Stored data entries:
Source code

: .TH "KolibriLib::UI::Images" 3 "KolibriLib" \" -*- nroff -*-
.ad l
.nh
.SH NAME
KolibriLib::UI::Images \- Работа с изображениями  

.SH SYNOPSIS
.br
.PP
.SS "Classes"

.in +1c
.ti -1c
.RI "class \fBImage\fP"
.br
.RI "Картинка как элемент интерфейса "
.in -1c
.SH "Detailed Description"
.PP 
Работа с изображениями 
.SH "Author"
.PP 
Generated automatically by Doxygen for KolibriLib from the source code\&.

Task item:
The answer must consist of every line from the entries above that contains "Images".

Solution to this task:
: .TH "KolibriLib::UI::Images" 3 "KolibriLib" \" -*- nroff -*-
KolibriLib::UI::Images \- Работа с изображениями  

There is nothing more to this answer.